After graduating from the College of William & Mary, Crump was admitted to the Virginia bar in 1840. A Democrat, he often delivered speeches on the subject of "States Rights" and supported John C. Calhoun for president in 1844, as well as the annexation of Texas. He later supported James Polk and Lewis Cass. The Virginia General Assembly in 1851 elected Crump Judge of the Circuit Court of Richmond to succeed John S. Caskie, who had resigned. However, the new Virginia Constitution of 1851 changed the judicial system to permit popular election of judges the following year, and his position was terminated. Although Crump only served a short time, he was thereafter referred to as "Judge Crump". Crump also served many years on the board of trustees of his alma mater, beginning in 1853, and eventually became President of its Board of Visitors.

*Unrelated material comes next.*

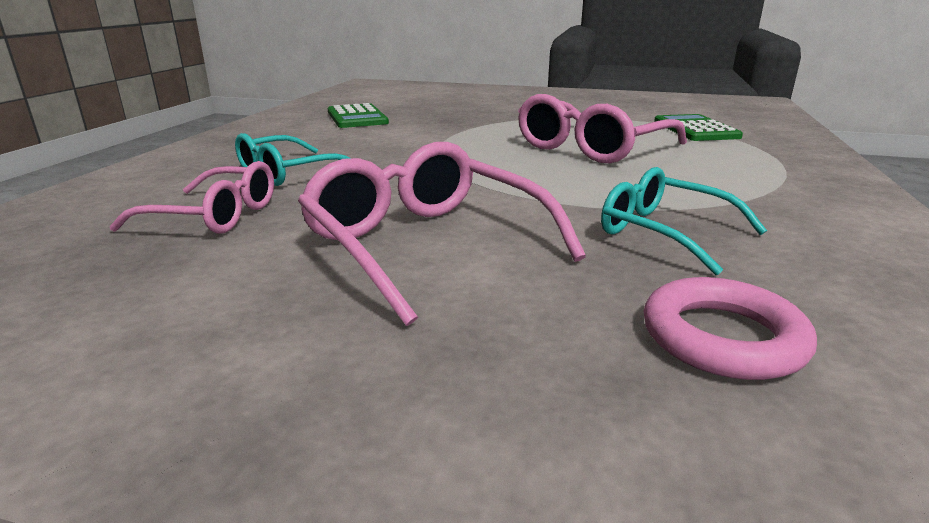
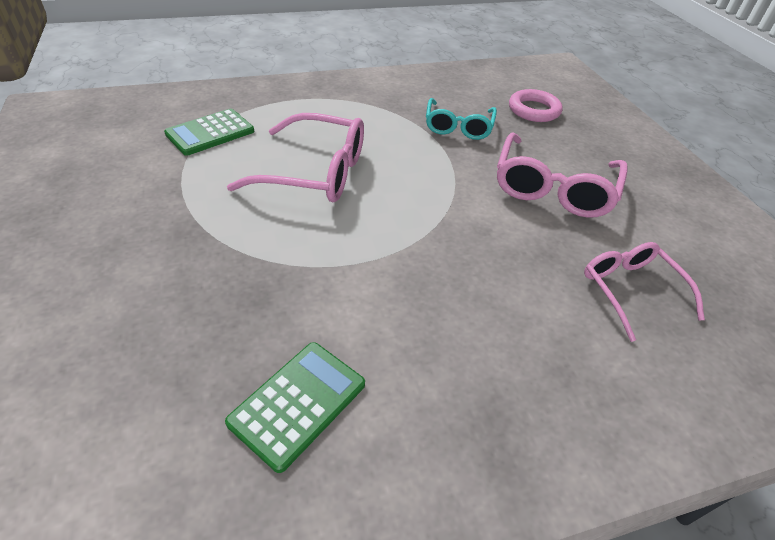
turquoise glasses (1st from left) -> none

In the 1850 U.S. Federal census for Henrico County, Crump owned 13 slaves: five children, 6 adult men and two women. In the 1860 Federal census for Henrico County, Crump's name appears on several different pages, suggesting that he hired out his slaves.

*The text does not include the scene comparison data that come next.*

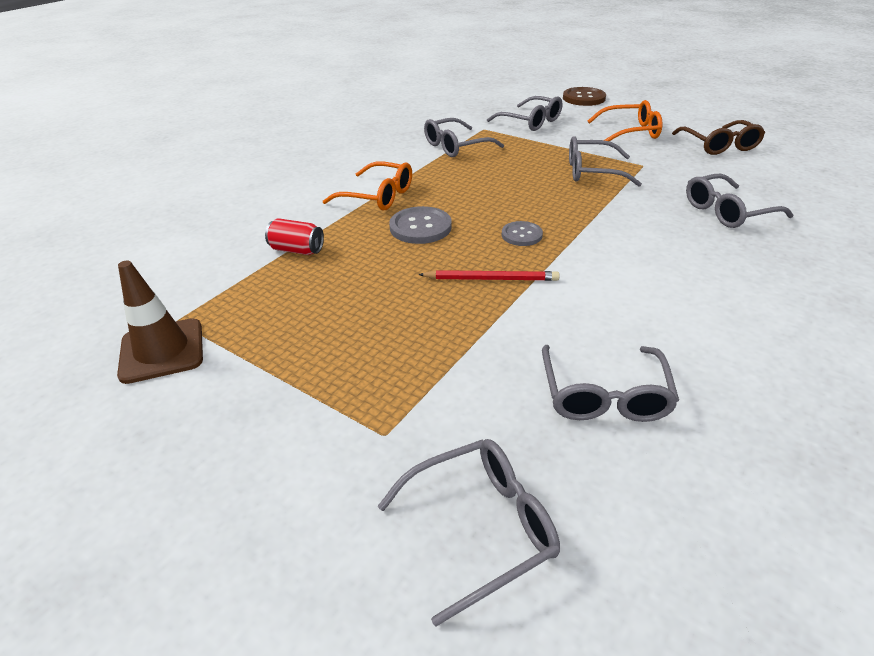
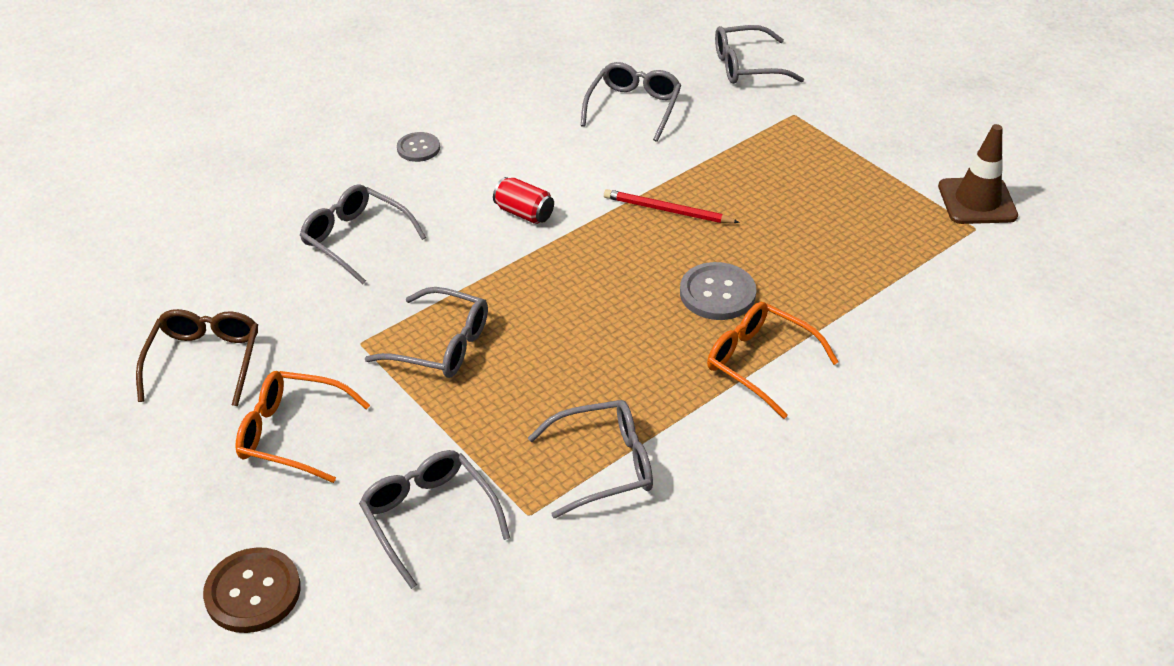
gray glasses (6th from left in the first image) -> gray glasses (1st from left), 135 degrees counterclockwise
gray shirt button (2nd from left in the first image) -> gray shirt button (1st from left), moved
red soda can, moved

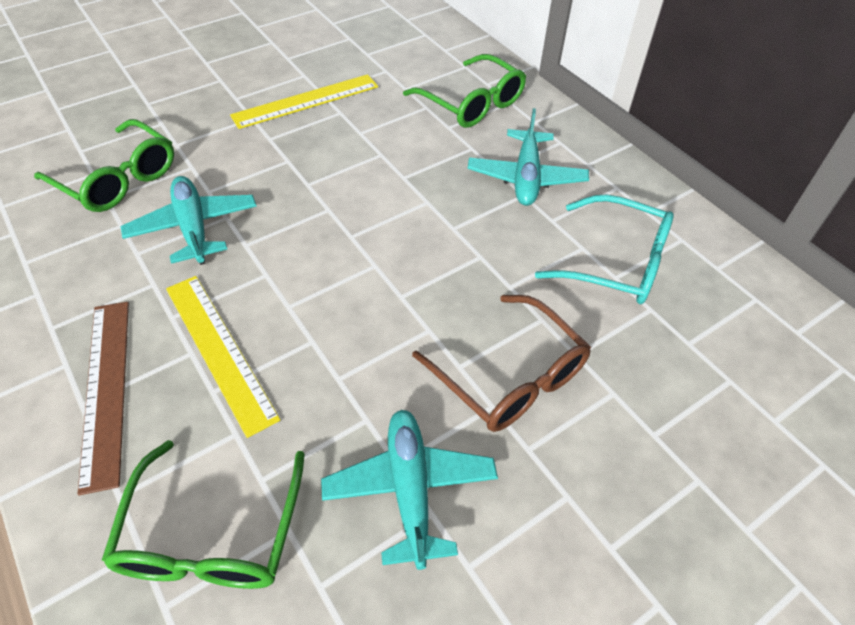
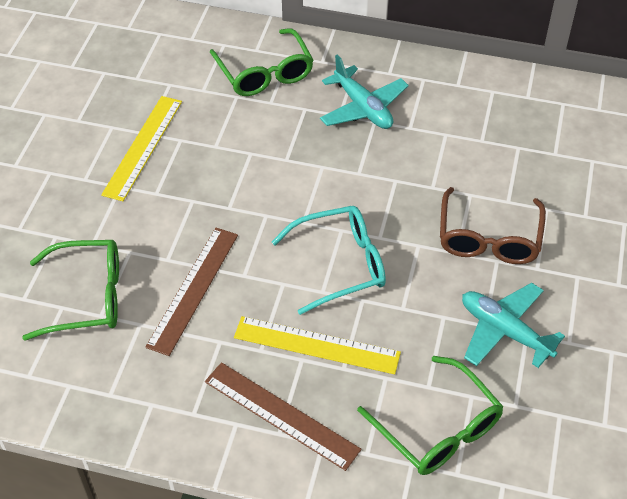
turquoise plane (1st from left) -> dark brown measuring stick (1st from left)
emerald glasses (3rd from left in the first image) -> emerald glasses (2nd from left), 60 degrees clockwise
turquoise glasses, moved
dark brown glasses, 90 degrees clockwise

During and after the American Civil War, Crump supported slavery and the Confederate States of America. He served as a civilian Judge Advocate, and became assistant Secretary of the Treasury and administered day-to-day functions of the Treasury, During the evacuation of Richmond, Crump was responsible or taking a small amount of money into Washington, some of which he later provided to Mrs. Varina Davis when fleeing Union patrols. President Andrew Johnson granted him amnesty on June 26, 1865.

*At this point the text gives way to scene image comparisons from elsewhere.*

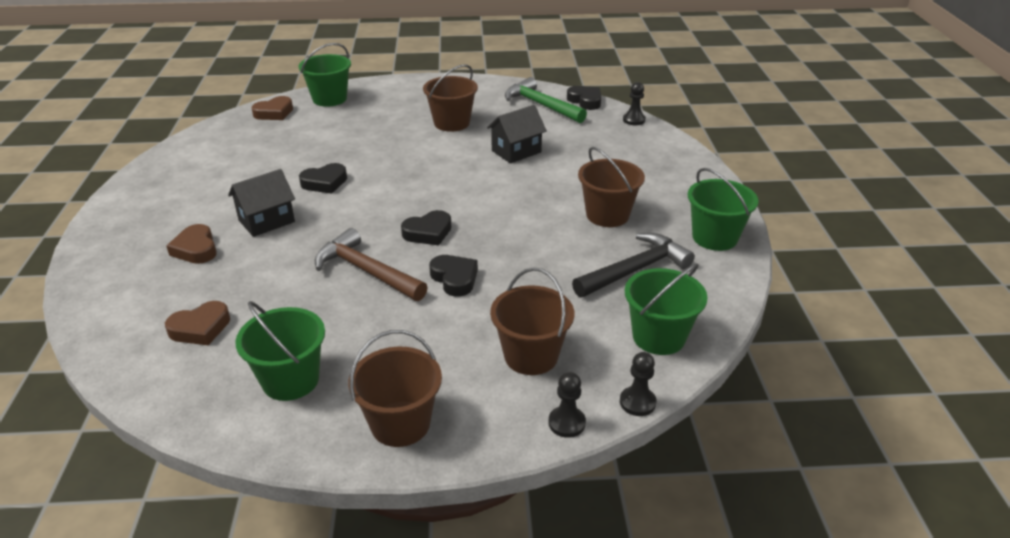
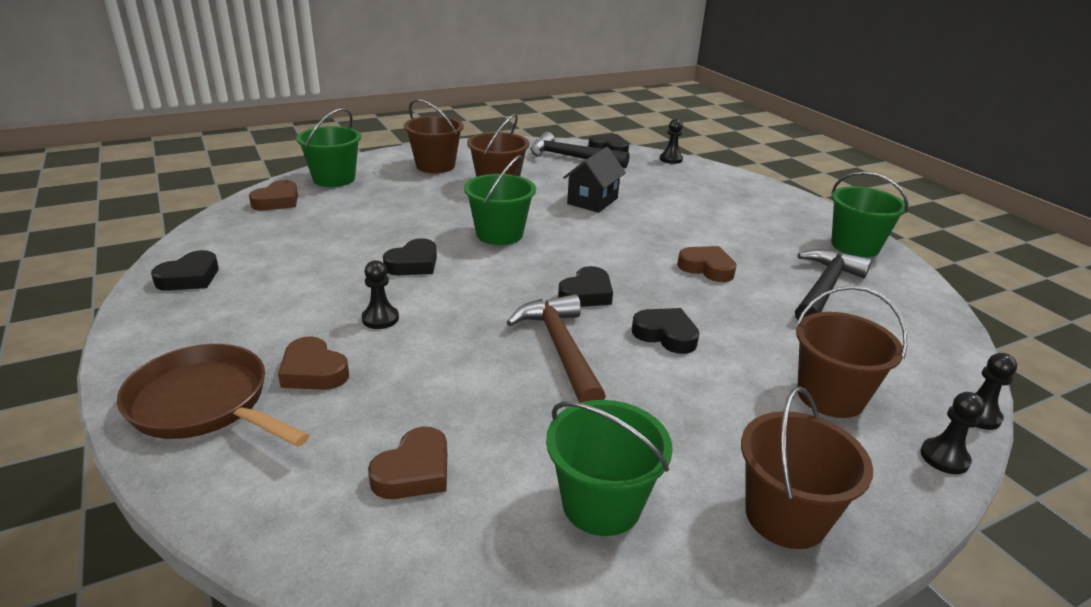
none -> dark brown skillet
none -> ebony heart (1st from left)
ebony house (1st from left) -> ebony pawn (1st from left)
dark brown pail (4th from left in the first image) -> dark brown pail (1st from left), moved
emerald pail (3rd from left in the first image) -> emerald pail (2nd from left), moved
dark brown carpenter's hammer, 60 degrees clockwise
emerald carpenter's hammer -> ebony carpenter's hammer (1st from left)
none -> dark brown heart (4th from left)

After the war, upon the resignation of fellow lawyer Peachy R. Grattan as one of the City's representatives (part-time) in the Virginia House of Delegates, Crump succeeded to the position. He was not, however, re-elected, but resumed his law practice full-time. He also was elected in 1875, but like Grattan years earlier, only served one of the sessions. Crump was among 20 prominent men who posted the bond for former Confederate President Jefferson Davis in 1867 after he was indicted for treason. He also was among the prominent speakers on April 29, 1870 at the memorial following the disastrous balcony collapse at the Virginia Supreme Court, and the following year helped gather funds for survivors of the Great Chicago Fire. Crump also participated in several sensational trials: defending former Confederate soldier Jeter Phillips who was accused of murdering his wife in Hanover, Thomas Judson Cluverius for the murder of his cousin in Richmond, and litigation concerning John Randolph's will.

==Final years, death and legacy==
Judge Crump died in Richmond on February 27, 1897, nearly six years after his wife.